Saved entries:

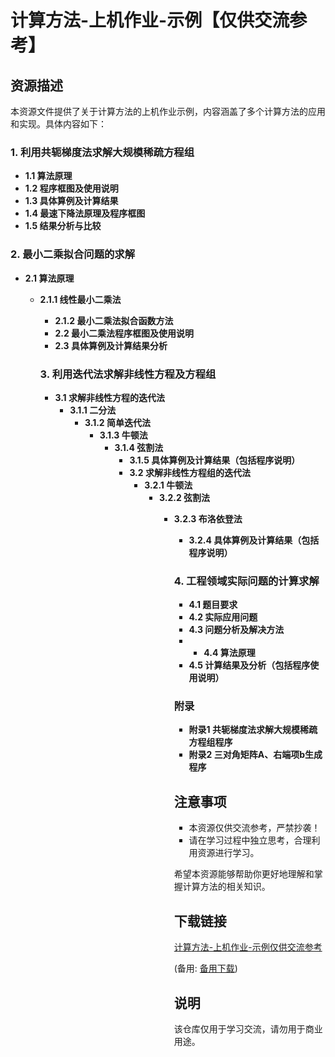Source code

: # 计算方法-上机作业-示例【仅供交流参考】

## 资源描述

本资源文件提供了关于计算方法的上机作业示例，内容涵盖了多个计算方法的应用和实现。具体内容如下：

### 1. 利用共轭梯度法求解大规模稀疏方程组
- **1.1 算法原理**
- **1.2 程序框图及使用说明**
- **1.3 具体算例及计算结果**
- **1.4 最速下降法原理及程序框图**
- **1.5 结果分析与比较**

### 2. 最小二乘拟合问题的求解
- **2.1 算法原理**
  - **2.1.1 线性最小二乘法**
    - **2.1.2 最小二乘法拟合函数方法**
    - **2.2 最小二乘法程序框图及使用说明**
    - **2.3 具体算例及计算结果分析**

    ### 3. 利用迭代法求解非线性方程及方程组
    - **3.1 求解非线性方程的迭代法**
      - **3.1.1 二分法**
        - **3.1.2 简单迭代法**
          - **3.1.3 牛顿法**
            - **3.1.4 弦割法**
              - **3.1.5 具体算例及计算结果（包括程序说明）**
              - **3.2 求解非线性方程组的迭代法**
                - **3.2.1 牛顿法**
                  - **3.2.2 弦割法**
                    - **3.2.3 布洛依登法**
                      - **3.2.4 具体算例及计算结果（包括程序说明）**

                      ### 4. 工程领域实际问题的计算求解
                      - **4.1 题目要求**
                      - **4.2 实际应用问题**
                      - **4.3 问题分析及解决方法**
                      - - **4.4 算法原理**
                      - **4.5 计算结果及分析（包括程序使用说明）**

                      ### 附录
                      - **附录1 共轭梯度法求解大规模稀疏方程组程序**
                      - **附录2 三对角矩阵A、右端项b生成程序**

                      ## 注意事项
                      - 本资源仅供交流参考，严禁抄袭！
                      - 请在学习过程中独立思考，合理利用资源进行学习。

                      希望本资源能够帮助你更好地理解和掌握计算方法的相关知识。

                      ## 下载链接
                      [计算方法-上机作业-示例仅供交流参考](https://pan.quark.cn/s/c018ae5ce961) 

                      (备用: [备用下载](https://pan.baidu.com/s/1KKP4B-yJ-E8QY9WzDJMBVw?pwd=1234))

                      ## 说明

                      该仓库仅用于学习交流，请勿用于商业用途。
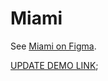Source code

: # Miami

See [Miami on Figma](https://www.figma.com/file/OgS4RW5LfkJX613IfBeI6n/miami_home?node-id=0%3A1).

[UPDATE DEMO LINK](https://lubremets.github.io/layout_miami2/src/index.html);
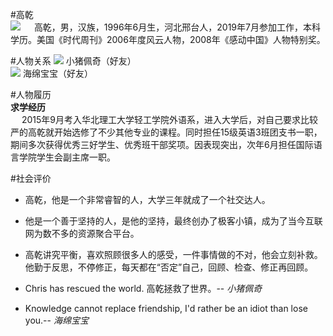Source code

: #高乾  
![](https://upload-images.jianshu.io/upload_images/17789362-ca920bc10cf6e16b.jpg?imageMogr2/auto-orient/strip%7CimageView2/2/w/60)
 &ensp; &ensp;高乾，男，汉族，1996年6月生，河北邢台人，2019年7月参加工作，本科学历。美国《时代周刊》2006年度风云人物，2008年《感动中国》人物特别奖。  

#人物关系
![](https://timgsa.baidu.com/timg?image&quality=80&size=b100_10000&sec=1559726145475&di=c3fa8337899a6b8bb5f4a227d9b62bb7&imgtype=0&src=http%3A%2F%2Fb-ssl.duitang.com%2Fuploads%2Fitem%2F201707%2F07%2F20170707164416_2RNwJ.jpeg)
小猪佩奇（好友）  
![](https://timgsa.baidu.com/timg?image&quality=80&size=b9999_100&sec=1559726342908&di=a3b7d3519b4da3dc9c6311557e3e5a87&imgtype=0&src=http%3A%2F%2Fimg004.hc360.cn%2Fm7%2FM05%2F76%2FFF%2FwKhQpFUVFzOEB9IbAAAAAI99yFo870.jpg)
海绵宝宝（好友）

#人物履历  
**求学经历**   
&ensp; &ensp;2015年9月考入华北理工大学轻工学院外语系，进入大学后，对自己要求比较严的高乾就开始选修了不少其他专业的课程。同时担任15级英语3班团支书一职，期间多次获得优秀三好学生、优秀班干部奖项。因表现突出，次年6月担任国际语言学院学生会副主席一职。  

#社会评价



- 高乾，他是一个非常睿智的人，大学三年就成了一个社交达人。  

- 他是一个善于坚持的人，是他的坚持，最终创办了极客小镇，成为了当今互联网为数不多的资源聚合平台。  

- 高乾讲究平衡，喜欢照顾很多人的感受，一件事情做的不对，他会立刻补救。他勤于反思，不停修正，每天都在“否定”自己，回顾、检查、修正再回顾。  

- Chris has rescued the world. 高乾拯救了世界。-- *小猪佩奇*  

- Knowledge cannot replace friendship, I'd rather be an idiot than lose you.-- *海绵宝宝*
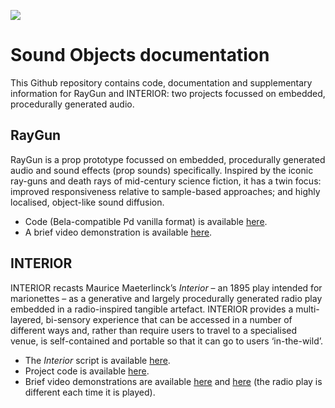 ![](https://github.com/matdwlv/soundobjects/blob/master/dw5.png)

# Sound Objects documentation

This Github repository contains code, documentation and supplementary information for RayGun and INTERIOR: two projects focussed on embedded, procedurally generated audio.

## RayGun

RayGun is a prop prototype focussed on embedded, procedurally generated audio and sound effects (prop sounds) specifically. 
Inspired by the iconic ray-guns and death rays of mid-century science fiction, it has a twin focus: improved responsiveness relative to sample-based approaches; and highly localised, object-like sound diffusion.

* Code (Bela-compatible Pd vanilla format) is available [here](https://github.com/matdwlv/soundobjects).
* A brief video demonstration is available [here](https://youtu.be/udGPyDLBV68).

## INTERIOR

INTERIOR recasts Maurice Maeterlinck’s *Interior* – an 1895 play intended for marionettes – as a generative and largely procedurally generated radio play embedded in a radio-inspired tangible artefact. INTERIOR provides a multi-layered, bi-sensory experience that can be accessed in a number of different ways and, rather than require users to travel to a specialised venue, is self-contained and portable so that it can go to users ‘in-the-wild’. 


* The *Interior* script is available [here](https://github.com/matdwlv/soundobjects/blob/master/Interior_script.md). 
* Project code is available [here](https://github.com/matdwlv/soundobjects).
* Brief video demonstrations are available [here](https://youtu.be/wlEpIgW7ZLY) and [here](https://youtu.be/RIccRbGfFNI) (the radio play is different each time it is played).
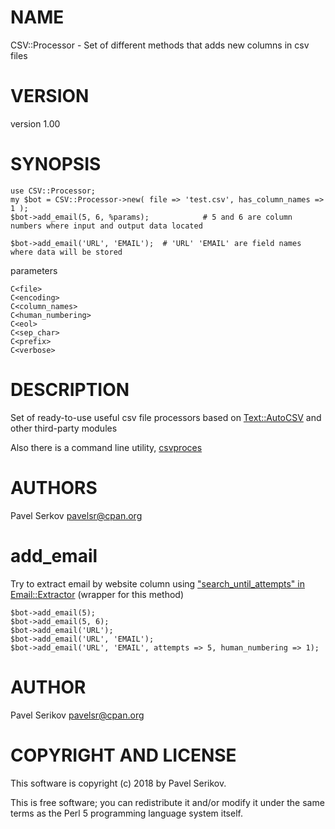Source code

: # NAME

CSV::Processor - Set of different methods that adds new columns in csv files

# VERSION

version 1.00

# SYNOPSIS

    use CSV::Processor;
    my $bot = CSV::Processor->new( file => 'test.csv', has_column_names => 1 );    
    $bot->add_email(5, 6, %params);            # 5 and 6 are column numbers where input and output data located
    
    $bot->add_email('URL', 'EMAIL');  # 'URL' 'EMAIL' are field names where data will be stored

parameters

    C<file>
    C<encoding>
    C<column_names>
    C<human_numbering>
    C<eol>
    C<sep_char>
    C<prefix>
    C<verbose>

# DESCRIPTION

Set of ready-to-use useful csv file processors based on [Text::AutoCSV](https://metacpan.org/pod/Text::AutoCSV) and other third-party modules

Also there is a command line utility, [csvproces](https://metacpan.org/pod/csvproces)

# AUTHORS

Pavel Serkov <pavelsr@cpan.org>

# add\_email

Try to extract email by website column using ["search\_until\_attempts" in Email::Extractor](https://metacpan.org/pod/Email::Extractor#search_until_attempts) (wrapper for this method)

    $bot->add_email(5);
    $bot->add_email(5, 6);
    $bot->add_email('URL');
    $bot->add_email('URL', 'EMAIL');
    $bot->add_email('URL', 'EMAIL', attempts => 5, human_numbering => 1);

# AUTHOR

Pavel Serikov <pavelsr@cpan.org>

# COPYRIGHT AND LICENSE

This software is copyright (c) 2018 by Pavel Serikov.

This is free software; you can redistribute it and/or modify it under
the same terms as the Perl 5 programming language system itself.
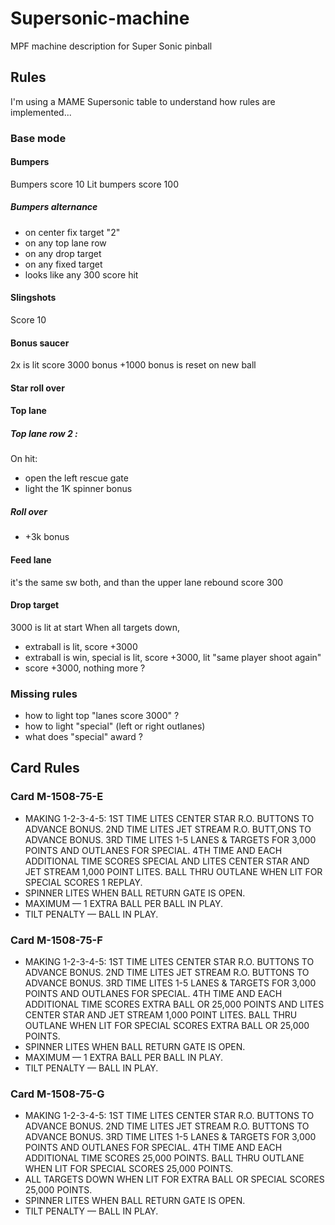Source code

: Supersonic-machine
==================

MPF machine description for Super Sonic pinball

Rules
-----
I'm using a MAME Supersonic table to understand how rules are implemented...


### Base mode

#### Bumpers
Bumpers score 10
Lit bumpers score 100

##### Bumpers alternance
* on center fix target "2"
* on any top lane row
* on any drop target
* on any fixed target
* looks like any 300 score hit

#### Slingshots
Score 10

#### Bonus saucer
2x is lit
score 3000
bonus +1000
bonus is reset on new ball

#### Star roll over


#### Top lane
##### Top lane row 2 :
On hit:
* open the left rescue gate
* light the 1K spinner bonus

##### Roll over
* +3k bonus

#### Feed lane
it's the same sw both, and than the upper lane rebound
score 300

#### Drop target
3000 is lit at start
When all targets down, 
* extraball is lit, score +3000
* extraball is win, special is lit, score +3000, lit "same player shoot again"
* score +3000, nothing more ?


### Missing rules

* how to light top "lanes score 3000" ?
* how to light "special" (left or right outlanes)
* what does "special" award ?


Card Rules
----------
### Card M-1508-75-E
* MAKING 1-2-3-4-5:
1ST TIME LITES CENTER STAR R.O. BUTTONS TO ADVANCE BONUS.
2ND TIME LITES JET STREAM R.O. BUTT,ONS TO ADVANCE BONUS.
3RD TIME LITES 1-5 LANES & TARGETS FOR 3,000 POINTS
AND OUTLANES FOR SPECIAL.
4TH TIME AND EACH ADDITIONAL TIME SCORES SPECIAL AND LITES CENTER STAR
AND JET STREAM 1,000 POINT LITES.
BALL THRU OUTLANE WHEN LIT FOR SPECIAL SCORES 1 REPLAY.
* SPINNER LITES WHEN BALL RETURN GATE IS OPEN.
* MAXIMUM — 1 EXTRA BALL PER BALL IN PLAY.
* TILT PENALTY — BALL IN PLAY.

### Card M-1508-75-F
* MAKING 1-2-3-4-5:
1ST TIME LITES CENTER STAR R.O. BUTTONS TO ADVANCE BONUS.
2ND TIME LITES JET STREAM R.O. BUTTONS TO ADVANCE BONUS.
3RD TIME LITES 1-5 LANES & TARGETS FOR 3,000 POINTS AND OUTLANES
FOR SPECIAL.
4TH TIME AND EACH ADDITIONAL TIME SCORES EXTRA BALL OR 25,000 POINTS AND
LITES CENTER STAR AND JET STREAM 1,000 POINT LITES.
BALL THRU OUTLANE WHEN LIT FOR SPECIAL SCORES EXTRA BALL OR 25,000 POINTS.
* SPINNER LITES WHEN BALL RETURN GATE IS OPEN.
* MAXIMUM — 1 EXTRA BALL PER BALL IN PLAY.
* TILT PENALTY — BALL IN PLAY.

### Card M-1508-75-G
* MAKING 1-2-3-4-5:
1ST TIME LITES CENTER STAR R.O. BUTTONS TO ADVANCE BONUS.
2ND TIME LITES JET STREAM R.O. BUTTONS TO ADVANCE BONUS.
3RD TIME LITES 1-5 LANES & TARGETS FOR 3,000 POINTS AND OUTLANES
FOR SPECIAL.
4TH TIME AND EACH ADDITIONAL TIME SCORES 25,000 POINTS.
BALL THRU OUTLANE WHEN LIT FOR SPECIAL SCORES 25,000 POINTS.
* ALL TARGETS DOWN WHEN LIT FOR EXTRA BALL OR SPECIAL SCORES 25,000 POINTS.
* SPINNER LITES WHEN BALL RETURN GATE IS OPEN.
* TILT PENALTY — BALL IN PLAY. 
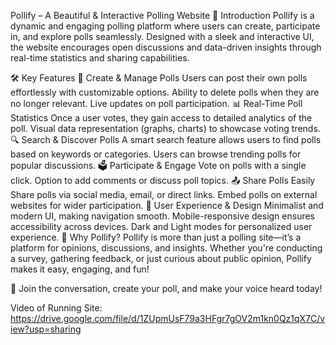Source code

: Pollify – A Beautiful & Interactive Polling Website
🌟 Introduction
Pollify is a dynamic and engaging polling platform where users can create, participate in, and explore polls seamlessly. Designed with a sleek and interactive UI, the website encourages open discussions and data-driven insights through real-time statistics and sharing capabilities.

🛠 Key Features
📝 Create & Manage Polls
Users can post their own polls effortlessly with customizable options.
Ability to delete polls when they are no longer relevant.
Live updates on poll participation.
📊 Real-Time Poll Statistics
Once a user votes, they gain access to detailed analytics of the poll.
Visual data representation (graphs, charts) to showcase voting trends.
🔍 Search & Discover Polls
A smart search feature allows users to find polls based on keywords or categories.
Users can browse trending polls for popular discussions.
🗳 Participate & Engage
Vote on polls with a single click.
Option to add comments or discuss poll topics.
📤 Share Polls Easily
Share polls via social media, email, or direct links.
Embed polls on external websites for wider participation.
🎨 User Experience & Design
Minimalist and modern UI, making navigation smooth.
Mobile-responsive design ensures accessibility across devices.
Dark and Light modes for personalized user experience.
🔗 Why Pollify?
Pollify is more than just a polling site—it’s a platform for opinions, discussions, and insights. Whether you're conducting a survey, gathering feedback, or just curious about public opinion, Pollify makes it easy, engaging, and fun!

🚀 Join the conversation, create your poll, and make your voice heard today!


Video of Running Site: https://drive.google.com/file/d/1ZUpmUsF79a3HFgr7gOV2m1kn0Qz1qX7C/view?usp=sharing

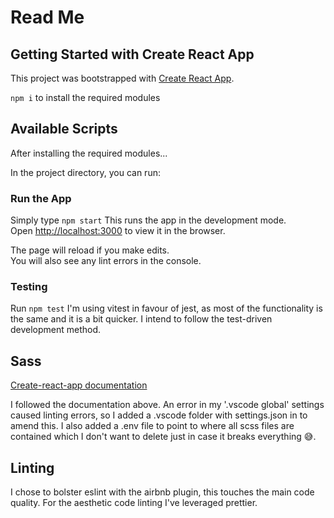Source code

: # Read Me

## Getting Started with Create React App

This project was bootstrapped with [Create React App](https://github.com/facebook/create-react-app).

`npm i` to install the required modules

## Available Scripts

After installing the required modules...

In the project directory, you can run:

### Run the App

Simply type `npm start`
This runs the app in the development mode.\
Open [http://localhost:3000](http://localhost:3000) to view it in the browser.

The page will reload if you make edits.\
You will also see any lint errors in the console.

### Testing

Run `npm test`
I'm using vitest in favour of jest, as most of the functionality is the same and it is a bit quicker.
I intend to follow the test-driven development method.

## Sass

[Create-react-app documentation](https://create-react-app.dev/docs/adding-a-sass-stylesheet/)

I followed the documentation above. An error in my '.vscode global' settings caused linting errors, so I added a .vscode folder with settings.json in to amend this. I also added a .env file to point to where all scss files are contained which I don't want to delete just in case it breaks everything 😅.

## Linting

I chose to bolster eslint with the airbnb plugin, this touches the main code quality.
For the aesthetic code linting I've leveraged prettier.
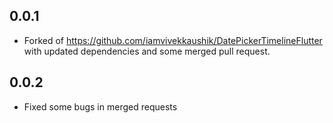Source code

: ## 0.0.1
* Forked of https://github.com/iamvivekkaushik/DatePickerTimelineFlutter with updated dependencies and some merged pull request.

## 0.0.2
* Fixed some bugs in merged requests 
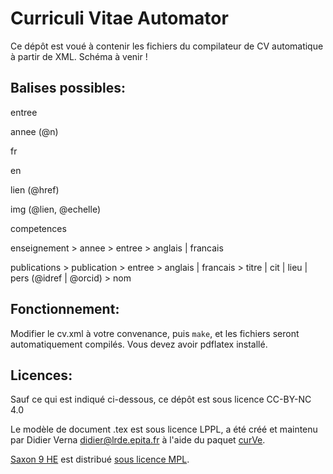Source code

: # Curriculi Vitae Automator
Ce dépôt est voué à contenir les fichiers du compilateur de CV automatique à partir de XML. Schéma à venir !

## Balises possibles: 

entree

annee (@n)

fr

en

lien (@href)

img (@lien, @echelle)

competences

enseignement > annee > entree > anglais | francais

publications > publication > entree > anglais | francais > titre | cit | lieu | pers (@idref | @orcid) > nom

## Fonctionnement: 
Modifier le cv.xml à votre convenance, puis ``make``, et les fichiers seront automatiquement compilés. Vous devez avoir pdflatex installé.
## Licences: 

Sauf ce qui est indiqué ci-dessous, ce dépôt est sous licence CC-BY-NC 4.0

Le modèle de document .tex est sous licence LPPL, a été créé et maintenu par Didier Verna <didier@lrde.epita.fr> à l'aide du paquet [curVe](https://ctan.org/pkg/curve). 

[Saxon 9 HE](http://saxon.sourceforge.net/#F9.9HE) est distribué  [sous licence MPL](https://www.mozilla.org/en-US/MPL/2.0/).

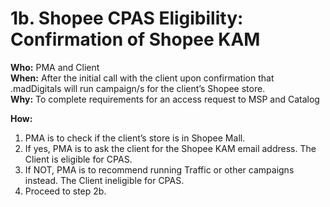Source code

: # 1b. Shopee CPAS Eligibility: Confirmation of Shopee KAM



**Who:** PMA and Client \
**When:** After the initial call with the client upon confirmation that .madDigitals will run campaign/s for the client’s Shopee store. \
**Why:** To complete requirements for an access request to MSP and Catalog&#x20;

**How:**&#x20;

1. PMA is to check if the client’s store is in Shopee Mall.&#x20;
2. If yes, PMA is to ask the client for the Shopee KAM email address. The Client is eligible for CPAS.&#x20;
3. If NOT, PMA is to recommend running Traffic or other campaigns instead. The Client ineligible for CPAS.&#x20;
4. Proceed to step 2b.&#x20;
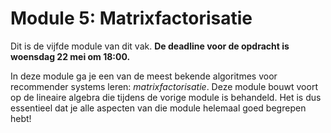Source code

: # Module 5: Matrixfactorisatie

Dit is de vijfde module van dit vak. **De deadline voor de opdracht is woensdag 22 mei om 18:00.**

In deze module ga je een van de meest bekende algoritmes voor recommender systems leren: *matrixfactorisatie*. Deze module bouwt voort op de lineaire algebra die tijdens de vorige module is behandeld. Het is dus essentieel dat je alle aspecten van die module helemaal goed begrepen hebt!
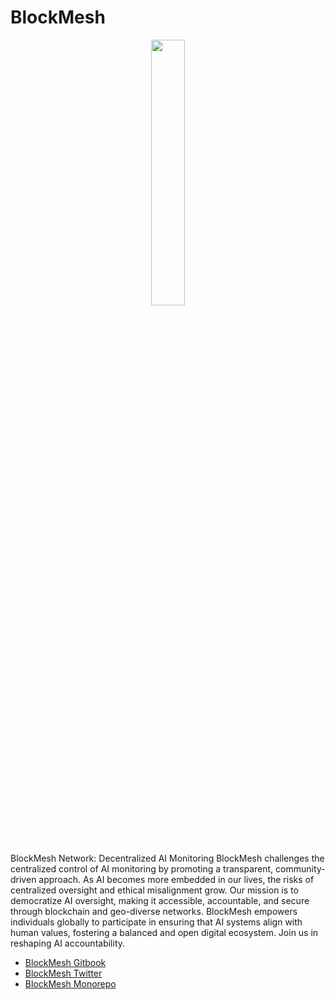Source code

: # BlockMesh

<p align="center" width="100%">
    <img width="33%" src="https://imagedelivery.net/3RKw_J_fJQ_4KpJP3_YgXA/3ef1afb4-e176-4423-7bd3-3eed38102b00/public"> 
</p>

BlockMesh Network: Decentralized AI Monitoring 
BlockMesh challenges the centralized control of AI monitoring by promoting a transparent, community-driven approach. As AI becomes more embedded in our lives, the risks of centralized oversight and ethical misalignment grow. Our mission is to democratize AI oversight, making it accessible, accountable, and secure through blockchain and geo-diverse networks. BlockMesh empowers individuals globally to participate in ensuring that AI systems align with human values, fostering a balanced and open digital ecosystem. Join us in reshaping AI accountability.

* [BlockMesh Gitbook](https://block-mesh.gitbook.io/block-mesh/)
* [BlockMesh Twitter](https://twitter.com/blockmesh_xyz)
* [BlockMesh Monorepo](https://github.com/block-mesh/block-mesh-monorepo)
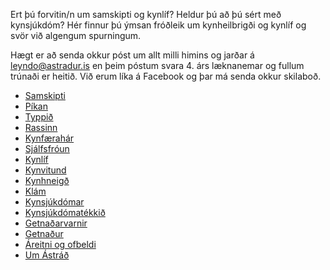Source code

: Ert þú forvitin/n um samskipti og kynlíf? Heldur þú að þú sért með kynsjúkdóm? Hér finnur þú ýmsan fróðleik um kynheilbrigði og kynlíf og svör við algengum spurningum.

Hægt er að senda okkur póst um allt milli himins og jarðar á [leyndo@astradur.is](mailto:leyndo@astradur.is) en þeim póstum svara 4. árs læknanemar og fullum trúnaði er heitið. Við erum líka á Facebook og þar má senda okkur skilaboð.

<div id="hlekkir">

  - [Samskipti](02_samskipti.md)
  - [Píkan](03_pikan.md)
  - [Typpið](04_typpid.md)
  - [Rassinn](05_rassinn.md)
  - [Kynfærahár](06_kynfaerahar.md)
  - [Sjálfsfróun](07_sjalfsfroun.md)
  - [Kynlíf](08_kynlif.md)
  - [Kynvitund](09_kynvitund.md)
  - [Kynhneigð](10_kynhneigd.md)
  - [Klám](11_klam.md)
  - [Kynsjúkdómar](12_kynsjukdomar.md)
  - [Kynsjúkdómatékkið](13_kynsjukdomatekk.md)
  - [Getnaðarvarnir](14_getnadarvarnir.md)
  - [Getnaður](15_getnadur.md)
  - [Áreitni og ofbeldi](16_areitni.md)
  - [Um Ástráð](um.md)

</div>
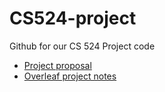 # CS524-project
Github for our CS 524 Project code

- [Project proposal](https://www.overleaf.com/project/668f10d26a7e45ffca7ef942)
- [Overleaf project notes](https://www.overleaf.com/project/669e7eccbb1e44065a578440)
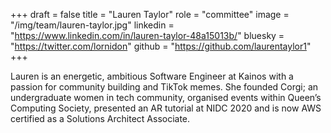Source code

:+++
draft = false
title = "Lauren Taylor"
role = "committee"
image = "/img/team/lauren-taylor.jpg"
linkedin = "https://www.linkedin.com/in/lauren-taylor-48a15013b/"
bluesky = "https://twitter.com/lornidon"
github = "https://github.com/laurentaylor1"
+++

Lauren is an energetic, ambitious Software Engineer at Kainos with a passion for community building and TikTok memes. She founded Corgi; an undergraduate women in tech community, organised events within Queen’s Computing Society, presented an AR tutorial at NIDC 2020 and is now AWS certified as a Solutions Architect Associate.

**Requirement:** Give again exactly, and only, the lines above starting at the one with "Interactive Polling Website" and ending at the one with "voice heard today!".

**Reply to the exercise:**
: Pollify – A Beautiful & Interactive Polling Website
🌟 Introduction
Pollify is a dynamic and engaging polling platform where users can create, participate in, and explore polls seamlessly. Designed with a sleek and interactive UI, the website encourages open discussions and data-driven insights through real-time statistics and sharing capabilities.

🛠 Key Features
📝 Create & Manage Polls
Users can post their own polls effortlessly with customizable options.
Ability to delete polls when they are no longer relevant.
Live updates on poll participation.
📊 Real-Time Poll Statistics
Once a user votes, they gain access to detailed analytics of the poll.
Visual data representation (graphs, charts) to showcase voting trends.
🔍 Search & Discover Polls
A smart search feature allows users to find polls based on keywords or categories.
Users can browse trending polls for popular discussions.
🗳 Participate & Engage
Vote on polls with a single click.
Option to add comments or discuss poll topics.
📤 Share Polls Easily
Share polls via social media, email, or direct links.
Embed polls on external websites for wider participation.
🎨 User Experience & Design
Minimalist and modern UI, making navigation smooth.
Mobile-responsive design ensures accessibility across devices.
Dark and Light modes for personalized user experience.
🔗 Why Pollify?
Pollify is more than just a polling site—it’s a platform for opinions, discussions, and insights. Whether you're conducting a survey, gathering feedback, or just curious about public opinion, Pollify makes it easy, engaging, and fun!

🚀 Join the conversation, create your poll, and make your voice heard today!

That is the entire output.